Text block —
☆ ☆ ☆ ☆ ☆

This is, as mentioned, fairly standard stuff, although it is nicely elevated by the gentle understated performances of the cast. If the dialogue (also by Schechter) is sitcom-level, the characters feel so lived-in and nuanced that the script’s flaws can be easily forgiven.
Long and Cohen, especially, are just lovely in this and have a sweet heartfelt chemistry with each other. They also share some of the film’s biggest -and most uncomfortable- laughs such as when it seems like Josh may be willing to mercy-kill his grandma by smothering her with a pillow.
Kate Berlant (as Josh’s sister), Drescher and Schiff are also quite good in a cast that rarely strikes a wrong note.
The familial struggles, which make up the bulk of “After Class,” would be enough to earn it a recommendation. But it’s in the film’s subplot that Schecter really goes above and beyond in his search for cringe comedy and thoughtful provocations.
Josh, as mentioned, teaches a creative writing class at a community college. During the discussion of a student’s true-life sexual encounter that inspired a piece of writing, Josh goes a bit too far and presses for information that nobody really wants to know.
The next day he gets a call from the dean (the great Becky Ann Banker) who informs him that a student no longer feels safe in his class. The student, a survivor of sexual assault, felt “triggered” by the discussion and Josh’s handling of it. She will not be coming back.
Josh’s conversations with the dean start out with “You’re new here” and veer into “Some of these students can be sensitive.” And it’s all downhill from there as Josh’s career self-destructs.
So again I ask: What are we to make of this mess? Is Josh the hero of this story or the villain? Is he the victim or the predator?
In answering these questions, Schechter remembers something that my newspaper editor tells us on occasion: “It is possible to hold more than one idea in your head at the same time.” It is OK to both root for Josh’s self-improvement and to find him infuriatingly insensitive and privileged. It is OK to feel for the triggered student but also wish that she would accept an olive branch from Josh and move forward in forgiveness. It’s OK to be a little angry at how a single student ends a man’s career and also be more than a little uncomfortable when a couple of students try to make Josh the face of their “white male lives matter” movement.

☆ ☆ ☆ ☆ ☆

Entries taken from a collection
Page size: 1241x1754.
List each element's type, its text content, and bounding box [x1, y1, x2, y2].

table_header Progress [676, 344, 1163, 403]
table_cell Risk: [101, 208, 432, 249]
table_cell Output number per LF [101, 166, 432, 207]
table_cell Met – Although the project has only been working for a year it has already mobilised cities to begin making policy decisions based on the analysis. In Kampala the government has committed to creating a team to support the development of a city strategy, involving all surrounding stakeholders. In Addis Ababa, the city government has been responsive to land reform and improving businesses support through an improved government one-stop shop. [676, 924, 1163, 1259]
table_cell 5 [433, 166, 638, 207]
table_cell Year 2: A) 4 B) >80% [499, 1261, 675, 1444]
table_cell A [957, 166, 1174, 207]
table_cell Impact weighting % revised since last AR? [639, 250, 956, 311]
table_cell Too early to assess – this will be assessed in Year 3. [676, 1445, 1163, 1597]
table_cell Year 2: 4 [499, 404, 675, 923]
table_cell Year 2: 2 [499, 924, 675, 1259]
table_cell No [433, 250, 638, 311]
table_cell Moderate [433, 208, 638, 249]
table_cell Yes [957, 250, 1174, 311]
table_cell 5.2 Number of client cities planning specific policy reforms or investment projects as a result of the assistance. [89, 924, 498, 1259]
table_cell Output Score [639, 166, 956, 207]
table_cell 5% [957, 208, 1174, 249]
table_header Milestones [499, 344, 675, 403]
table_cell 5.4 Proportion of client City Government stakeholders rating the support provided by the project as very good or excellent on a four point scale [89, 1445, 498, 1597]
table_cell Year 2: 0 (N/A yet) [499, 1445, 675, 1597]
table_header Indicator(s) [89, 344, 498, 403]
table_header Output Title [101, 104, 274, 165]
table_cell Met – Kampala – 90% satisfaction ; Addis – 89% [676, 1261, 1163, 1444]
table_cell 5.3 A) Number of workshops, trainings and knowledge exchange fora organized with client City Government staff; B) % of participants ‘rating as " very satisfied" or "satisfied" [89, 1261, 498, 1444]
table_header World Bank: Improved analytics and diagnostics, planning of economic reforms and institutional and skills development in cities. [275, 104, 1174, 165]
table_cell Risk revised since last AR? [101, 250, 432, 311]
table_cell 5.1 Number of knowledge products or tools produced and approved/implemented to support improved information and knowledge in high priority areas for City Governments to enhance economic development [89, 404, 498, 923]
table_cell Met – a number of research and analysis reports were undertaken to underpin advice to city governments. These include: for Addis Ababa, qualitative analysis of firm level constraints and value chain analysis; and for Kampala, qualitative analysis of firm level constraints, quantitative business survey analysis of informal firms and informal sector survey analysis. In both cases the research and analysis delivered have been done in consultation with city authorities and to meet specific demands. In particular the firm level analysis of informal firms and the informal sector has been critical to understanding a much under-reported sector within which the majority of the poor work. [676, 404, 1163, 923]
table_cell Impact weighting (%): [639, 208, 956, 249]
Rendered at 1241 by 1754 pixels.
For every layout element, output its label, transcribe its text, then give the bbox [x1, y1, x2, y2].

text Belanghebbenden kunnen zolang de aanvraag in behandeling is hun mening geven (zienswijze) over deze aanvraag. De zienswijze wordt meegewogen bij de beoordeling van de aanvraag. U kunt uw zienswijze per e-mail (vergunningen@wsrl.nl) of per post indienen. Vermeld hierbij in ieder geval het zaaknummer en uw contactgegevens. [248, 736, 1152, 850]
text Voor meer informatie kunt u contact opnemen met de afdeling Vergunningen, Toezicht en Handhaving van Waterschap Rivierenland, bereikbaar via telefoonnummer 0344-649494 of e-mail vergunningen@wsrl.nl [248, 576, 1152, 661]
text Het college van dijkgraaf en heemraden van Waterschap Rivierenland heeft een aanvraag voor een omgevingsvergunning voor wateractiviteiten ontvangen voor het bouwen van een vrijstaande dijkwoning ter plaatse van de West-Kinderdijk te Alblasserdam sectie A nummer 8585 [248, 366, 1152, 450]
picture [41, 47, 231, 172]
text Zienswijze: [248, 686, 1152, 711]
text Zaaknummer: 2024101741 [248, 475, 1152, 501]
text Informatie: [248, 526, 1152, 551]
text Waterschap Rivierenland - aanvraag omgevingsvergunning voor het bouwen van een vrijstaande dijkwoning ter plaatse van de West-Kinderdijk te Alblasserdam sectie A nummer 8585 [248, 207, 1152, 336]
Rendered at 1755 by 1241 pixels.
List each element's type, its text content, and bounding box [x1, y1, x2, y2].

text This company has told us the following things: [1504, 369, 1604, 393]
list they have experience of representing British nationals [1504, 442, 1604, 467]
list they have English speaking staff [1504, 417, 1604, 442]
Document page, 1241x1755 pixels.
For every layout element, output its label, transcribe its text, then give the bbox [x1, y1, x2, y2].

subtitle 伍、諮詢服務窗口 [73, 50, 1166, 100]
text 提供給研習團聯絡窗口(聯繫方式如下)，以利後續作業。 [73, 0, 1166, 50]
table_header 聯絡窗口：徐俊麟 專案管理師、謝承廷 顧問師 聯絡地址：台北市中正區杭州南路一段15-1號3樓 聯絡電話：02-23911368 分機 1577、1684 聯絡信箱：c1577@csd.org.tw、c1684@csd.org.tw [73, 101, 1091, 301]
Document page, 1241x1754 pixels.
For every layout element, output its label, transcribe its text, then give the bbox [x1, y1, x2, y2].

☆ ☆ ☆ ☆ ☆

Task 1 — Write out the passage from the film review, starting at the words "The familial struggles, which" and ending after the words "wants to know.".
Task 2 —
Answer these questions using the film review:
(a) Who plays the dean?
(b) What does Josh teach, and where?
(c) What role does Kate Berlant play?
Task 3 — List every performer the film review names.

Complete output 1 —
The familial struggles, which make up the bulk of “After Class,” would be enough to earn it a recommendation. But it’s in the film’s subplot that Schecter really goes above and beyond in his search for cringe comedy and thoughtful provocations.
Josh, as mentioned, teaches a creative writing class at a community college. During the discussion of a student’s true-life sexual encounter that inspired a piece of writing, Josh goes a bit too far and presses for information that nobody really wants to know.

Complete output 2 —
(a) Becky Ann Banker
(b) A creative writing class at a community college
(c) Josh's sister

Complete output 3 —
Long
Cohen
Kate Berlant
Drescher
Schiff
Becky Ann Banker